#NETLOGO RANDOM FLOAT SOFTWARE#
The framework used for this package is similar to NetLogo, but the implementation of SE-ABMs do not call or interact with the NetLogo software or any NetLogo code. This package provides new R classes, which are extensions of core R classes, and functions to build and run SE-ABMs in R using only the R language.
#NETLOGO RANDOM FLOAT CODE#
Both the R extension of the NetLogo software and the RNetLogo and nlrx R packages require the user to code his/her model in the NetLogo software using the NetLogo language and the model always runs inside NetLogo.
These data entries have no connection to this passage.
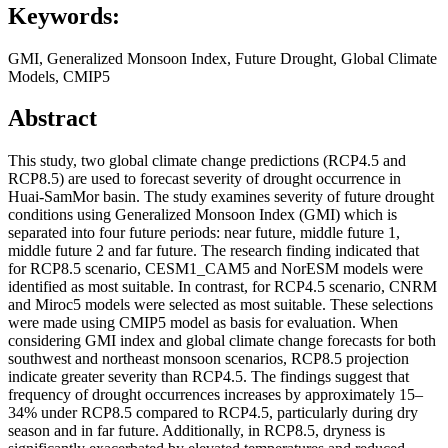
Keywords:
GMI, Generalized Monsoon Index, Future Drought, Global Climate
Models, CMIP5
Abstract
This study, two global climate change predictions (RCP4.5 and
RCP8.5) are used to forecast severity of drought occurrence in
Huai-SamMor basin. The study examines severity of future drought
conditions using Generalized Monsoon Index (GMI) which is
separated into four future periods: near future, middle future 1,
middle future 2 and far future. The research finding indicated that
for RCP8.5 scenario, CESM1_CAM5 and NorESM models were
identified as most suitable. In contrast, for RCP4.5 scenario, CNRM
and Miroc5 models were selected as most suitable. These selections
were made using CMIP5 model as basis for evaluation. When
considering GMI index and global climate change forecasts for both
southwest and northeast monsoon scenarios, RCP8.5 projection
indicate greater severity than RCP4.5. The findings suggest that
frequency of drought occurrences increases by approximately 15–
34% under RCP8.5 compared to RCP4.5, particularly during dry
season and in far future. Additionally, in RCP8.5, dryness is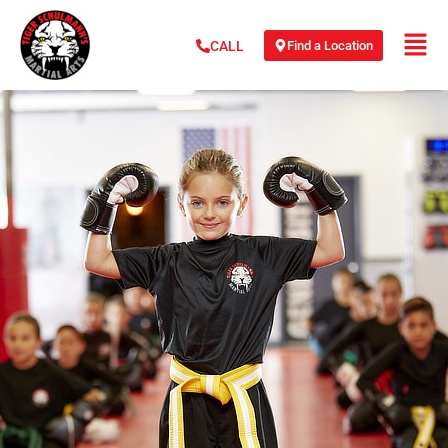
Find a Location
CALL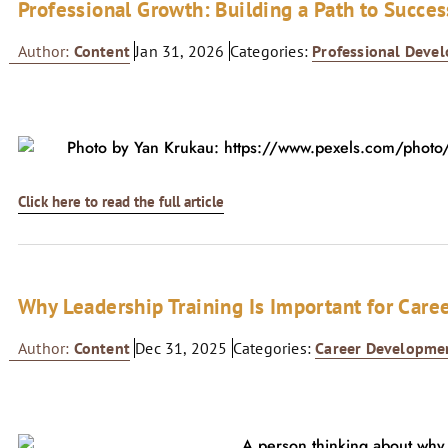
Professional Growth: Building a Path to Succes
Author:
Content
Jan 31, 2026
Categories:
Professional Deve
Click here to read the full article
Why Leadership Training Is Important for Care
Author:
Content
Dec 31, 2025
Categories:
Career Developme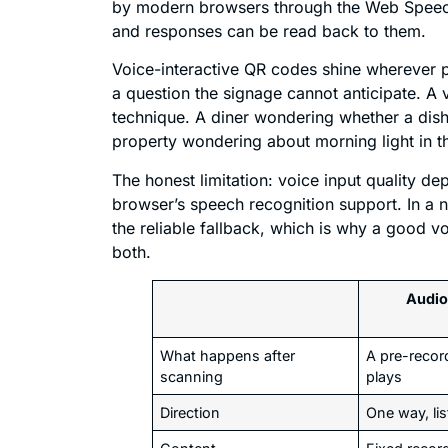
by modern browsers through the Web Speech 
and responses can be read back to them.
Voice-interactive QR codes shine wherever p
a question the signage cannot anticipate. A v
technique. A diner wondering whether a dish
property wondering about morning light in 
The honest limitation: voice input quality d
browser’s speech recognition support. In a 
the reliable fallback, which is why a good v
both.
Audio
What happens after
A pre-record
scanning
plays
Direction
One way, lis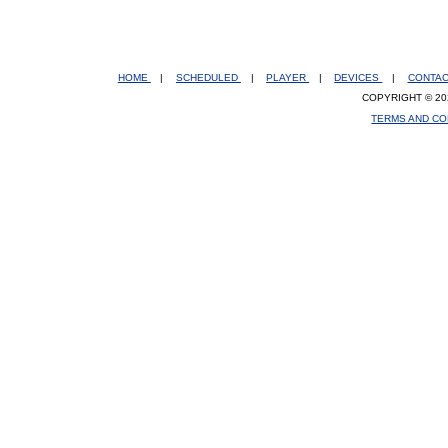
HOME
|
SCHEDULED
|
PLAYER
|
DEVICES
|
CONTA
COPYRIGHT © 20
TERMS AND CO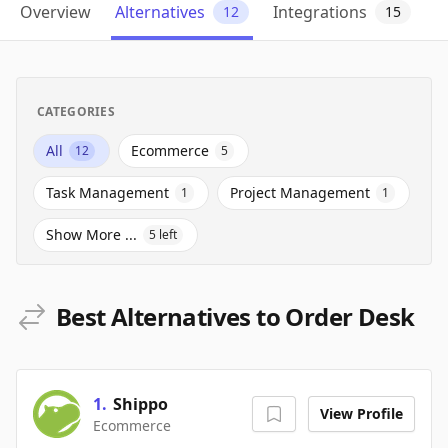
Overview
Alternatives
Integrations
12
15
CATEGORIES
All
Ecommerce
12
5
Task Management
Project Management
1
1
Show More ...
5
left
Best Alternatives to Order Desk
1
.
Shippo
View Profile
Ecommerce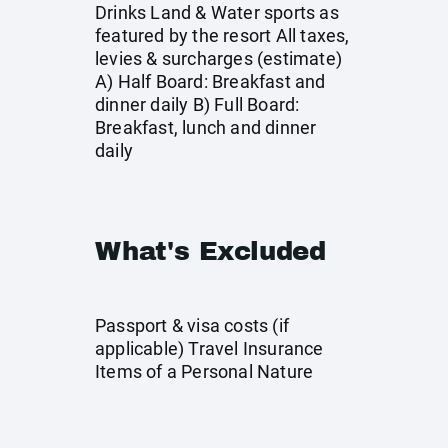
Drinks Land & Water sports as
featured by the resort All taxes,
levies & surcharges (estimate)
A) Half Board: Breakfast and
dinner daily B) Full Board:
Breakfast, lunch and dinner
daily
What's Excluded
Passport & visa costs (if
applicable) Travel Insurance
Items of a Personal Nature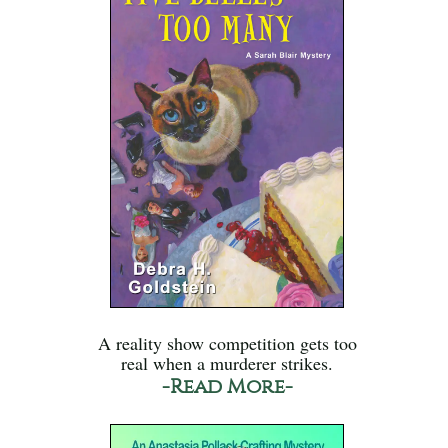
A reality show competition gets too
real when a murderer strikes.
-Read More-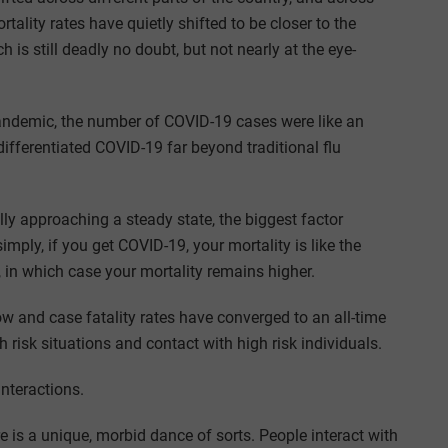
tality rates have quietly shifted to be closer to the
ch is still deadly no doubt, but not nearly at the eye-
 pandemic, the number of COVID-19 cases were like an
differentiated COVID-19 far beyond traditional flu
ly approaching a steady state, the biggest factor
simply, if you get COVID-19, your mortality is like the
d, in which case your mortality remains higher.
w and case fatality rates have converged to an all-time
 risk situations and contact with high risk individuals.
nteractions.
 is a unique, morbid dance of sorts. People interact with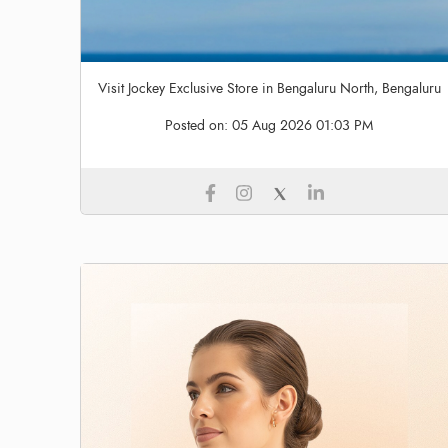
Visit Jockey Exclusive Store in Bengaluru North, Bengaluru
Posted on:
05 Aug 2026 01:03 PM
Then, the model is launched and controlled by an R script but it still runs in NetLogo. Using these packages, the agent-based model needs to be previously coded in the NetLogo software using the NetLogo language. 2012, Thiele 2014) or nlrx (Salecker and Sciaini 2019) that act as an interface to run NetLogo. The second way is with the R packages RNetLogo (Thiele et al. The model is coded in the NetLogo software using the NetLogo language and a few R functions. This extension is used inside a NetLogo model and allows calling and using R functions inside the NetLogo code. The first one is an R extension for the NetLogo software (Thiele and Grimm 2010). There are already two ways to couple NetLogo and R to benefit from both software assets for agent-based modeling. Users can benefit from the power and versatility of this medium level language which includes many powerful, user-generated packages to build their SE-ABMs. Using the R language, already familiar to many ecologists, to implement SE-ABMs instead of using another software has advantages. R has a huge open-source user and developer community that continuously builds on and improves the software with core enhancements and new extension packages, therefore increasing the software's potential and facilitating its use.

R (R Core Team) is one of the globally leading open source data and statistical languages (SQL and Python being the other two) and it is widely used in many disciplines, including ecology, to explore and analyze data. NetLogo has many other advantages such as a built-in visual interface, several extensions to broaden the language, and it executes quickly.

This makes the software relatively easy to learn and use, as many actions are already pre-coded into these primitives. NetLogo has a well-defined structure to represent model agents and a high-level language composed of less than 500 words (called ‘primitives’) to be used to code a model. NetLogo (Wilensky 1999), in particular, offers great potential in SE-ABMs implementation, both for research and as a teaching tool (Tisue and Wilensky 2004). Several modeling environments already exist to build agent-based models such as NetLogo (Wilensky 1999), SELES (Fall and Fall 2001), NOVA (), GAMA (), Capsis (), Repast (Collier and North 2013, North et al. 2012), and models of vegetation dynamics (Wallentin et al. 2012), analyses of movement and habitat selection patterns for animals (McIntire et al. SE-ABMs have been widely used by ecologists to study populations and communities with, for example, research on human–wildlife interactions (Chion et al. These models can include as many agent-level mechanisms as wanted and they are especially useful when population-level patterns are difficult to understand (DeAngelis and Grimm 2014). When they are ‘spatially-explicit’, there is an effect of the landscape and the fate of the entities is therefore constrained by their environment (McIntire et al. Population-level patterns emerge from the agent-level mechanism simulations (Railsback and Grimm 2012). These entities have state-dependent behaviors and they can interact with each other and/or their environment. Agent-based models are bottom–up models that simulate the fate of unique, autonomous entities. Many scientific disciplines have shown great interests in spatially explicit agent-based models (SE-ABMs) (DeAngelis and Grimm 2014).